Let $E_0=[0,1]$ and let $\mu$ be the Lebesgue measure on $\mathbb{R}$. Let $f$ be the indicator function for $[1/2,1]$ (or a smooth approximation thereof). At stage $n$, let $B_n^m = [1/2,1]$ and let $B_n^1$ through $B_n^{m-1}$ be some partition of $[0,1/2)$ where each cell has positive measure. Then, $\mu(E_0)^{-1} \int_{E_0} f d\mu = 1/2$, but $$\frac{1}{m} \sum_{j=1}^m \frac{1}{\mu(B_n^j)}\int_{B_n^j}fd\mu=\frac{1}{m}\frac{1}{\mu(B_n^m)}\int_{B_n^m}fd\mu=\frac{1}{m}\longrightarrow 0.$$
Addendum: of course, the reason why you might expect your statement to hold is our intuition from when we divide $E_0$ into cells which are all equal size. But in this case the result holds true at every stage (not just in the limit), since $\mu(B_n^j)=\frac{\mu(E_0)}{m}$ and a convenient cancellation occurs.
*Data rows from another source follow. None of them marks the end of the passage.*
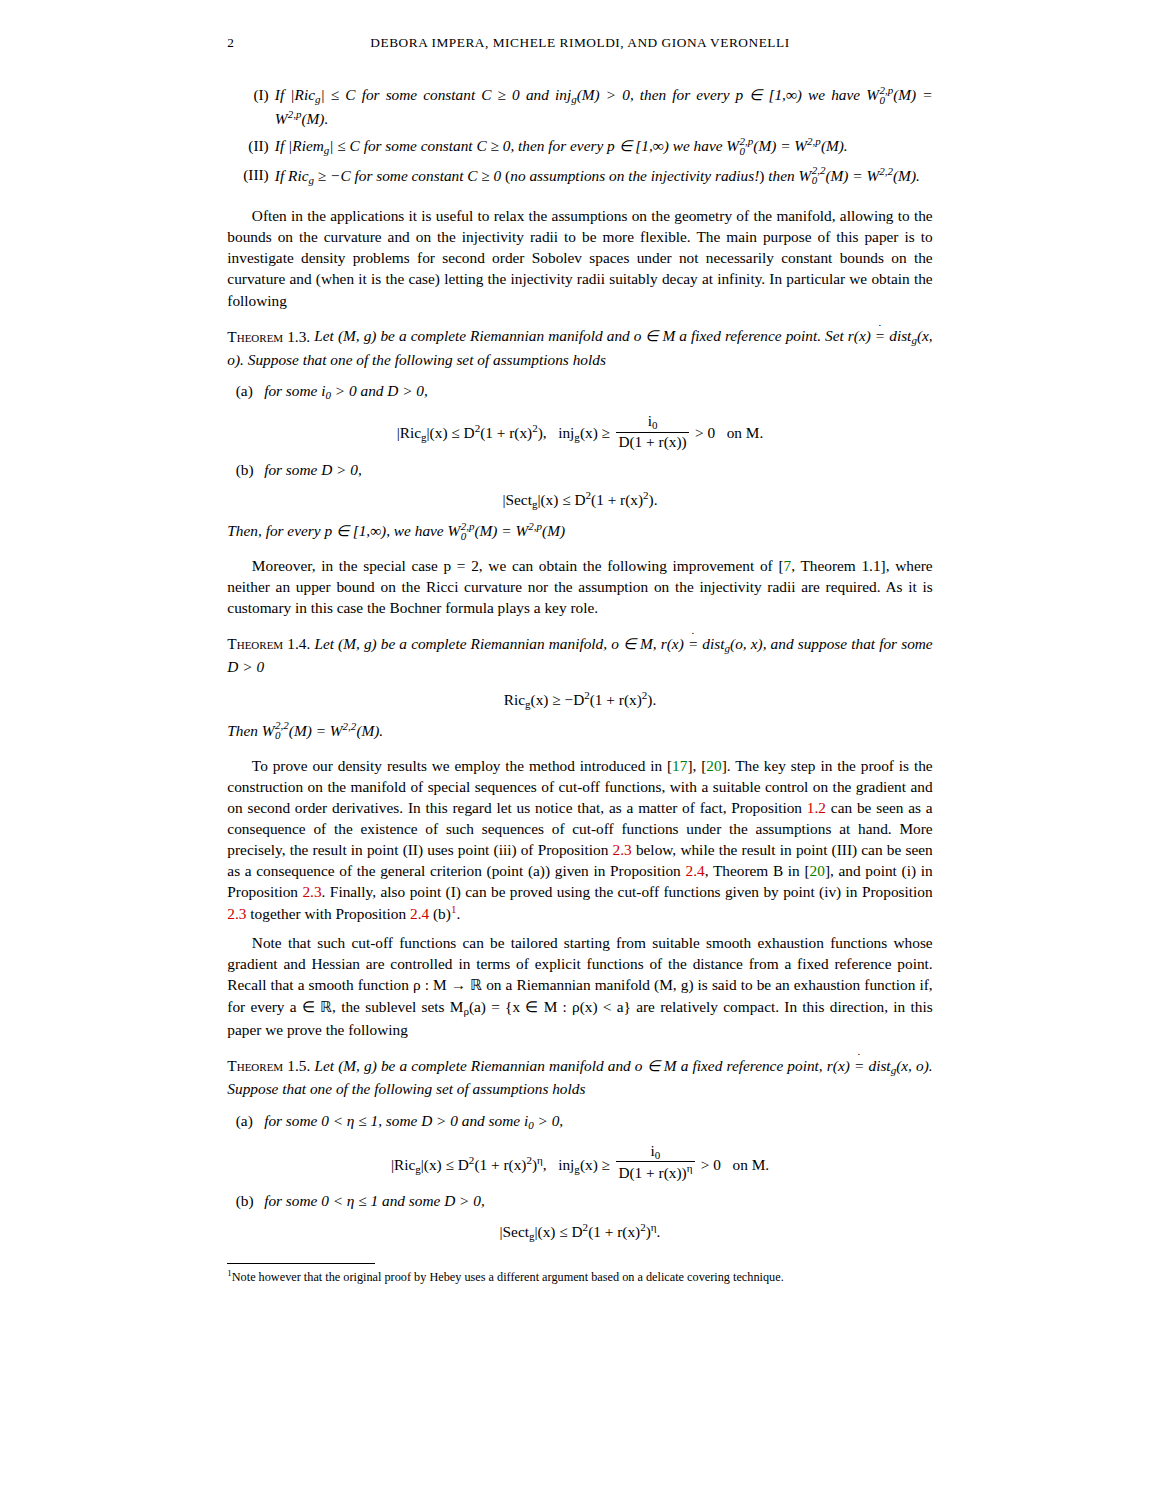2
Debora Impera, Michele Rimoldi, and Giona Veronelli
(I) If |Ricg| ≤ C for some constant C ≥ 0 and injg(M) > 0, then for every p ∈ [1,∞) we have W2,p 0(M) = W2,p(M).
(II) If |Riemg| ≤ C for some constant C ≥ 0, then for every p ∈ [1,∞) we have W2,p 0(M) = W2,p(M).
(III) If Ricg ≥ −C for some constant C ≥ 0 (no assumptions on the injectivity radius!) then W2,20(M) = W2,2(M).
Often in the applications it is useful to relax the assumptions on the geometry of the manifold, allowing to the bounds on the curvature and on the injectivity radii to be more flexible. The main purpose of this paper is to investigate density problems for second order Sobolev spaces under not necessarily constant bounds on the curvature and (when it is the case) letting the injectivity radii suitably decay at infinity. In particular we obtain the following
Theorem 1.3. Let (M, g) be a complete Riemannian manifold and o ∈ M a fixed reference point. Set r(x) .= distg(x, o). Suppose that one of the following set of assumptions holds
(a) for some i0 > 0 and D > 0,
|Ricg|(x) ≤ D2(1 + r(x)2), injg(x) ≥ i0 D(1 + r(x)) > 0 on M.
(b) for some D > 0,
|Sectg|(x) ≤ D2(1 + r(x)2).
Then, for every p ∈ [1,∞), we have W2,p 0(M) = W2,p(M)
Moreover, in the special case p = 2, we can obtain the following improvement of [7, Theorem 1.1], where neither an upper bound on the Ricci curvature nor the assumption on the injectivity radii are required. As it is customary in this case the Bochner formula plays a key role.
Theorem 1.4. Let (M, g) be a complete Riemannian manifold, o ∈ M, r(x) .= distg(o, x), and suppose that for some D > 0
Ricg(x) ≥ −D2(1 + r(x)2).
Then W2,20(M) = W2,2(M).
To prove our density results we employ the method introduced in [17], [20]. The key step in the proof is the construction on the manifold of special sequences of cut-off functions, with a suitable control on the gradient and on second order derivatives. In this regard let us notice that, as a matter of fact, Proposition 1.2 can be seen as a consequence of the existence of such sequences of cut-off functions under the assumptions at hand. More precisely, the result in point (II) uses point (iii) of Proposition 2.3 below, while the result in point (III) can be seen as a consequence of the general criterion (point (a)) given in Proposition 2.4, Theorem B in [20], and point (i) in Proposition 2.3. Finally, also point (I) can be proved using the cut-off functions given by point (iv) in Proposition 2.3 together with Proposition 2.4 (b)1.
Note that such cut-off functions can be tailored starting from suitable smooth exhaustion functions whose gradient and Hessian are controlled in terms of explicit functions of the distance from a fixed reference point. Recall that a smooth function ρ : M → ℝ on a Riemannian manifold (M, g) is said to be an exhaustion function if, for every a ∈ ℝ, the sublevel sets Mρ(a) = {x ∈ M : ρ(x) < a} are relatively compact. In this direction, in this paper we prove the following
Theorem 1.5. Let (M, g) be a complete Riemannian manifold and o ∈ M a fixed reference point, r(x) .= distg(x, o). Suppose that one of the following set of assumptions holds
(a) for some 0 < η ≤ 1, some D > 0 and some i0 > 0,
|Ricg|(x) ≤ D2(1 + r(x)2)η, injg(x) ≥ i0 D(1 + r(x))η > 0 on M.
(b) for some 0 < η ≤ 1 and some D > 0,
|Sectg|(x) ≤ D2(1 + r(x)2)η.
1Note however that the original proof by Hebey uses a different argument based on a delicate covering technique.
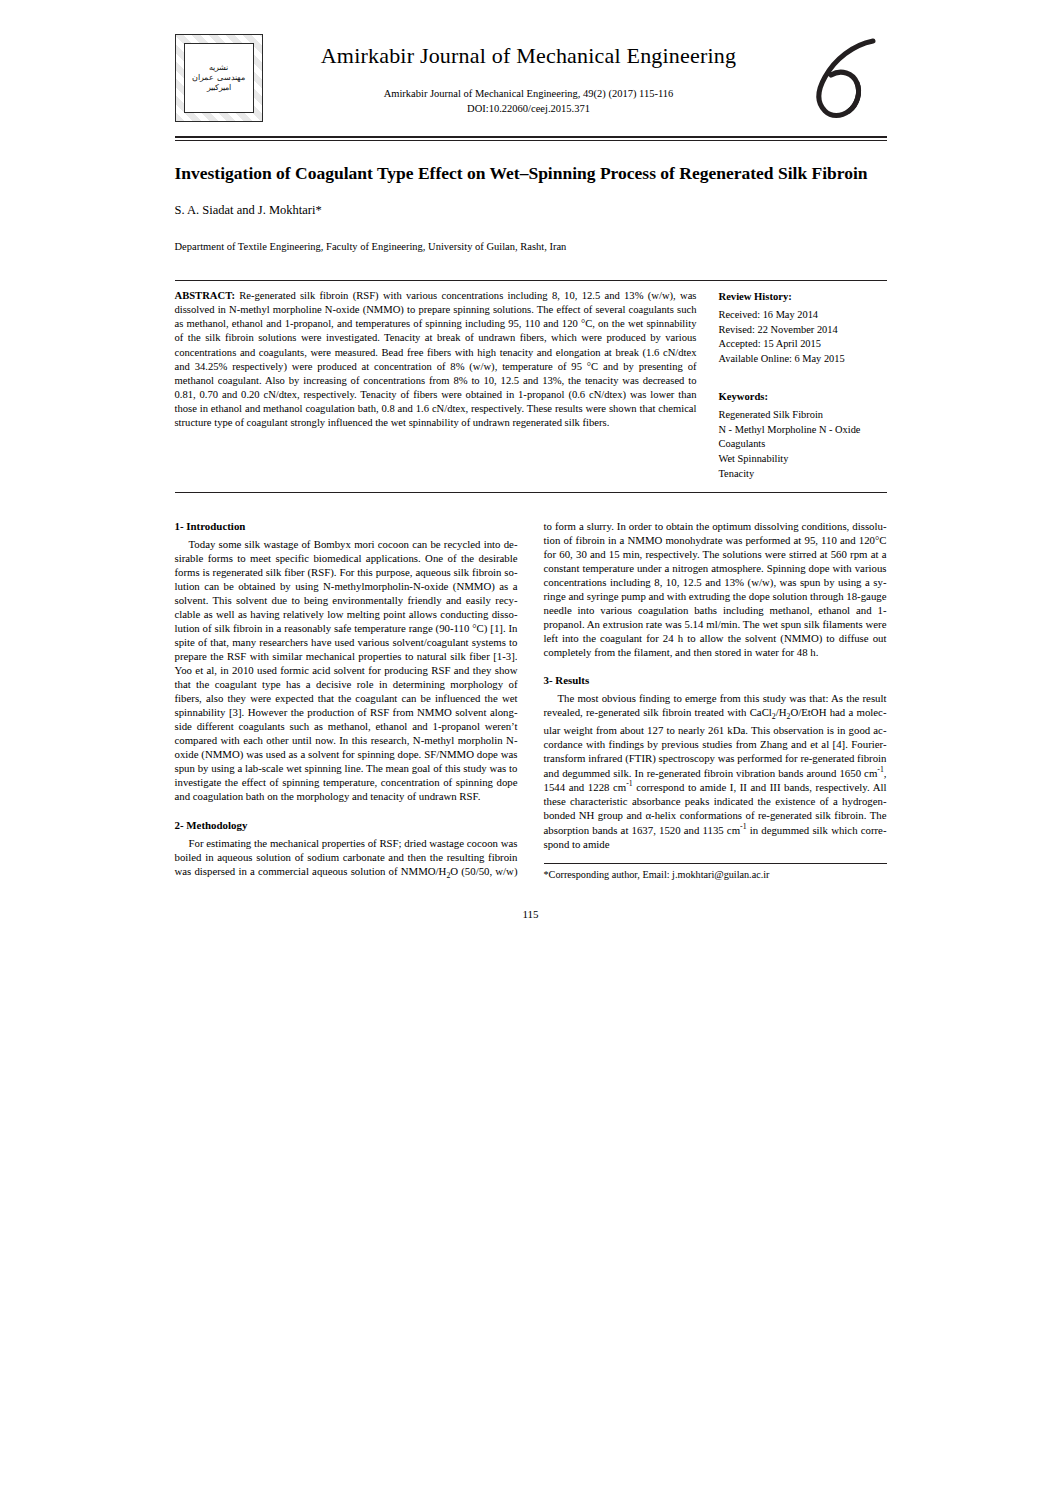نشریه
مهندسی عمران
امیرکبیر
Amirkabir Journal of Mechanical Engineering
Amirkabir Journal of Mechanical Engineering, 49(2) (2017) 115-116
DOI:10.22060/ceej.2015.371
Investigation of Coagulant Type Effect on Wet–Spinning Process of Regenerated Silk Fibroin
S. A. Siadat and J. Mokhtari*
Department of Textile Engineering, Faculty of Engineering, University of Guilan, Rasht, Iran
ABSTRACT: Re-generated silk fibroin (RSF) with various concentrations including 8, 10, 12.5 and 13% (w/w), was dissolved in N-methyl morpholine N-oxide (NMMO) to prepare spinning solutions. The effect of several coagulants such as methanol, ethanol and 1-propanol, and temperatures of spinning including 95, 110 and 120 °C, on the wet spinnability of the silk fibroin solutions were investigated. Tenacity at break of undrawn fibers, which were produced by various concentrations and coagulants, were measured. Bead free fibers with high tenacity and elongation at break (1.6 cN/dtex and 34.25% respectively) were produced at concentration of 8% (w/w), temperature of 95 °C and by presenting of methanol coagulant. Also by increasing of concentrations from 8% to 10, 12.5 and 13%, the tenacity was decreased to 0.81, 0.70 and 0.20 cN/dtex, respectively. Tenacity of fibers were obtained in 1-propanol (0.6 cN/dtex) was lower than those in ethanol and methanol coagulation bath, 0.8 and 1.6 cN/dtex, respectively. These results were shown that chemical structure type of coagulant strongly influenced the wet spinnability of undrawn regenerated silk fibers.
Review History:
Received: 16 May 2014
Revised: 22 November 2014
Accepted: 15 April 2015
Available Online: 6 May 2015
Keywords:
Regenerated Silk Fibroin
N - Methyl Morpholine N - Oxide
Coagulants
Wet Spinnability
Tenacity
1- Introduction
Today some silk wastage of Bombyx mori cocoon can be recycled into desirable forms to meet specific biomedical applications. One of the desirable forms is regenerated silk fiber (RSF). For this purpose, aqueous silk fibroin solution can be obtained by using N-methylmorpholin-N-oxide (NMMO) as a solvent. This solvent due to being environmentally friendly and easily recyclable as well as having relatively low melting point allows conducting dissolution of silk fibroin in a reasonably safe temperature range (90-110 °C) [1]. In spite of that, many researchers have used various solvent/coagulant systems to prepare the RSF with similar mechanical properties to natural silk fiber [1-3]. Yoo et al, in 2010 used formic acid solvent for producing RSF and they show that the coagulant type has a decisive role in determining morphology of fibers, also they were expected that the coagulant can be influenced the wet spinnability [3]. However the production of RSF from NMMO solvent alongside different coagulants such as methanol, ethanol and 1-propanol weren’t compared with each other until now. In this research, N-methyl morpholin N-oxide (NMMO) was used as a solvent for spinning dope. SF/NMMO dope was spun by using a lab-scale wet spinning line. The mean goal of this study was to investigate the effect of spinning temperature, concentration of spinning dope and coagulation bath on the morphology and tenacity of undrawn RSF.
2- Methodology
For estimating the mechanical properties of RSF; dried wastage cocoon was boiled in aqueous solution of sodium carbonate and then the resulting fibroin was dispersed in a commercial aqueous solution of NMMO/H2O (50/50, w/w) to form a slurry. In order to obtain the optimum dissolving conditions, dissolution of fibroin in a NMMO monohydrate was performed at 95, 110 and 120°C for 60, 30 and 15 min, respectively. The solutions were stirred at 560 rpm at a constant temperature under a nitrogen atmosphere. Spinning dope with various concentrations including 8, 10, 12.5 and 13% (w/w), was spun by using a syringe and syringe pump and with extruding the dope solution through 18-gauge needle into various coagulation baths including methanol, ethanol and 1-propanol. An extrusion rate was 5.14 ml/min. The wet spun silk filaments were left into the coagulant for 24 h to allow the solvent (NMMO) to diffuse out completely from the filament, and then stored in water for 48 h.
3- Results
The most obvious finding to emerge from this study was that: As the result revealed, re-generated silk fibroin treated with CaCl2/H2O/EtOH had a molecular weight from about 127 to nearly 261 kDa. This observation is in good accordance with findings by previous studies from Zhang and et al [4]. Fourier-transform infrared (FTIR) spectroscopy was performed for re-generated fibroin and degummed silk. In re-generated fibroin vibration bands around 1650 cm-1, 1544 and 1228 cm-1 correspond to amide I, II and III bands, respectively. All these characteristic absorbance peaks indicated the existence of a hydrogen-bonded NH group and α-helix conformations of re-generated silk fibroin. The absorption bands at 1637, 1520 and 1135 cm-1 in degummed silk which correspond to amide
*Corresponding author, Email: j.mokhtari@guilan.ac.ir
115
However! There is a very similar problem, basically the dual to your stated problem, where you can use martingale techniques. If you have a filtration of partitions (say, countable at each stage) that get coarser and coarser so that in in the limit the partition is just ${\{\emptyset,E_0\}}$, then the conditional expectations with respect to this filtration form a reverse martingale, and one can apply Lévy's Downwards Theorem (14.4 in Williams' Probability with Martingales) to show that this sequence of conditional expectations converges in the limit to the average on $E_0$ (pointwise almost surely - remember, the conditional expectation is understood as a random variable).
This is not precisely the analogue of your question, where you take an unweighted average of the conditional expectations in each cell, but it is nearby enough that I thought it would be worth mentioning.